I have that setup - one reefing line either side of the boom, but it's a DIY job. It works well.

A couple of thoughts - you'll also want the main halyard, topping lift and vang (senior moment - can't think of the British word) back in the cockpit. A light downhaul for the main is useful too, ensuring you can get the main down all the way and secured when you don't want to leave the cockpit

Also, if you do DIY, get ball bearing blocks - there's a lot of string going round a lot of corners and you want to reduce friction as much as you can
 
Totally agree on the need to reduce friction, so on my mainsail I added blocks rather than just running the lines through the cringles.

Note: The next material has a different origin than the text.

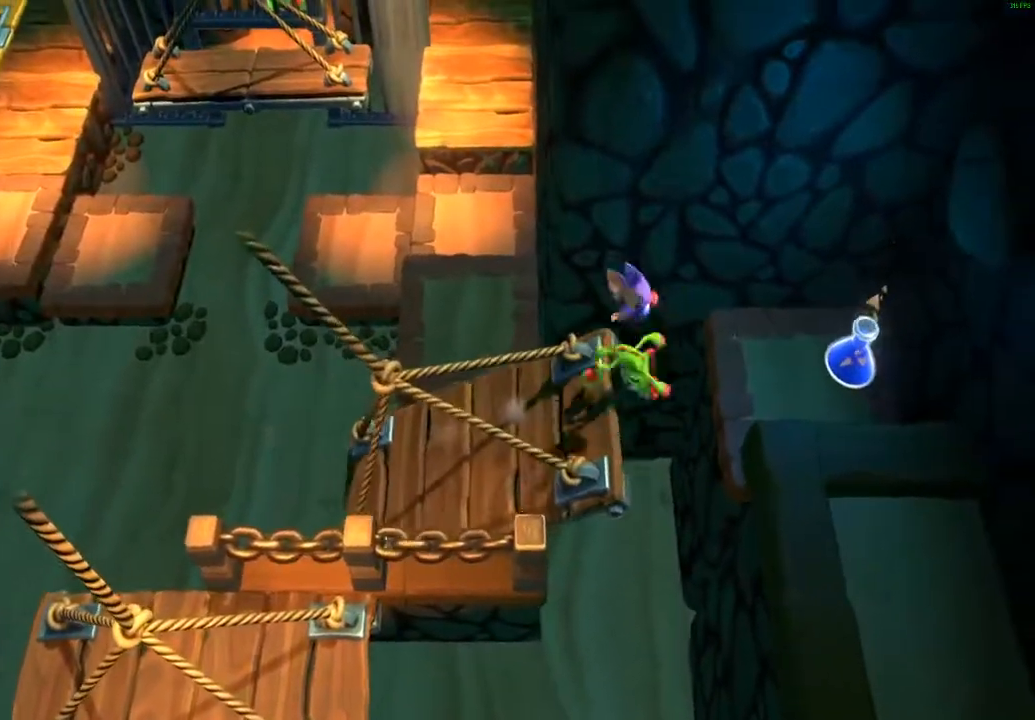
{"buttons": [], "left_stick": "right", "events": [[50, "A", "down"], [500, "A", "up"]]}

For the luff reefing points I used Barton swivel eye ball bearing size 4 pulleys, as the pulleys wheels are covered on both sides. With the pulley on one side of the sail and a 50mm stainless steel ring on the other, I fastened them together with thin dyneema lines, one line from the ring, through the sail eye and then to the block and another line from the ring, round the front of the luff rope and then to the block. The reefing lines now go up and down on the same side of the sail, so the reefing lines may need re-routing somewhere. If your sail drops in a fixed set of folds, then try to match in the pulleys with the folds.

For the 1st and 2nd reef leech pulleys I used Harken T2 29mm blocks and fastened them to the leech eyes with loops of dyneema about 15cm long. For the 3rd reef, I use the same type of block attached by a soft shackle, so I can disconnect the leech 3rd reef line in light weather.
 
Stemar's point about halyard and topping lift taken back to the cockpit is well made. It would be pointless having reefing lines there without them.

The biggest contribution to low friction when putting reefs in is to apply lots of topping lift, far more than seems necessary. This allows the clew to set correctly, otherwise needing heavy winching with a balance block system.
 
I agree with Stemar completely; every block inc deck organisers and mast sheaves on my boat is ball bearing, it makes a huge difference; expensive but they only get fitted once.
 
I put ball bearing blocks on my luff cringles, but there isn't enough tension on the leach cringles to matter on my little 24 footer. A bigger boat might be different.

I don't know how the professionals do it, but a D ring on one side of the cringle, a bit of tape through and the block on the other side, all stitched together works well for me.